Industri Elektronik Tertekan Akibat Pelemahan Rupiah



KONTAN.CO.ID - JAKARTA. Para pelaku industri terkait elektronik kelimpungan di tengah tren pelemahan kurs rupiah terhadap dolar Amerika Serikat (AS).

Mengutip Bloomberg, kurs rupiah berada di level Rp 16.412 per dolar AS pada penutupan perdagangan Jumat (14/6) atau melemah 0,87% dibandingkan hari sebelumnya. 

Gabungan Perusahaan Elektronik (Gabel) menyebut, koreksi rupiah jelas sangat berdampak pada kelangsungan industri elektronik nasional. Sebab, sekitar 70% komponen produk elektronik di Indonesia masih diimpor dengan transaksi dolar AS.


Lantas, mengerek harga jual menjadi cara paling lumrah untuk mengantisipasi pelemahan rupiah. Namun, upaya ini tidak mudah dilakukan oleh produsen elektronik lokal, karena pasar masih terdistorsi semenjak adanya revisi Peraturan Menteri Perdagangan (Permendag) 36/2023 tentang Kebijakan dan Pengaturan Impor.

Baca Juga: Pelemahan Rupiah Mulai Memukul Industri Manufaktur

"Bagi kami tidak ada kurs rupiah yang ideal, yang penting bergerak stabil," imbuh Sekretaris Jenderal Gabel Daniel Suhardiman, Selasa (18/6).

Perkumpulan Perusahaan Pendingin Refrigerasi Indonesia (Perprindo) turut mengaku, tren pelemahan kurs rupiah membuat ongkos produksi produk pendingin refrigerasi seperti lemari es dan air conditioner (AC) menjadi lebih mahal.
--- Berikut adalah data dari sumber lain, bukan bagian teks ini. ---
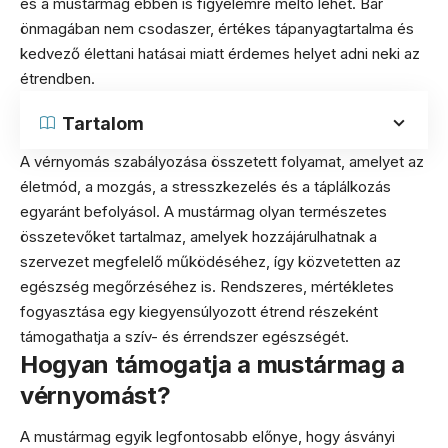
és a mustármag ebben is figyelemre méltó lehet. Bár
önmagában nem csodaszer, értékes tápanyagtartalma és
kedvező élettani hatásai miatt érdemes helyet adni neki az
étrendben.
Tartalom
A vérnyomás szabályozása összetett folyamat, amelyet az
életmód, a mozgás, a stresszkezelés és a táplálkozás
egyaránt befolyásol. A mustármag olyan természetes
összetevőket tartalmaz, amelyek hozzájárulhatnak a
szervezet megfelelő működéséhez, így közvetetten az
egészség megőrzéséhez is. Rendszeres, mértékletes
fogyasztása egy kiegyensúlyozott étrend részeként
támogathatja a szív- és érrendszer egészségét.
Hogyan támogatja a mustármag a
vérnyomást?
A mustármag egyik legfontosabb előnye, hogy ásványi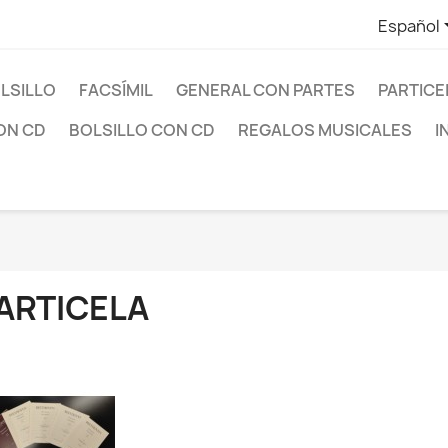
Español
LSILLO
FACSÍMIL
GENERAL CON PARTES
PARTICE
ON CD
BOLSILLO CON CD
REGALOS MUSICALES
I
ARTICELA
Apalagi, sebagian bahan baku kedua produk tadi masih diimpor dari negara lain.

Dalam catatan Perprindo, lemari es memiliki bahan baku yang diimpor dengan komposisi sekitar 30%-50%. Adapun 50%-70% bahan baku AC berasal dari negara lain.

Baca Juga: Rupiah Jeblok, Kinerja Industri Bisa Anjlok

Dengan kondisi seperti itu, pihak produsen mesti lebih menggencarkan efisiensi biaya, melakukan hedging kurs, dan memperbaiki proyeksi penjualan agar tidak terjadi kelebihan produksi. 

"Jika pelemahan rupiah terus berlanjut ketika segala upaya efisiensi sudah maksimal, maka jalan akhirnya adalah menaikkan harga produk," tandas Sekretaris Jenderal Perprindo Andy Arif Widjaja, Selasa (18/6).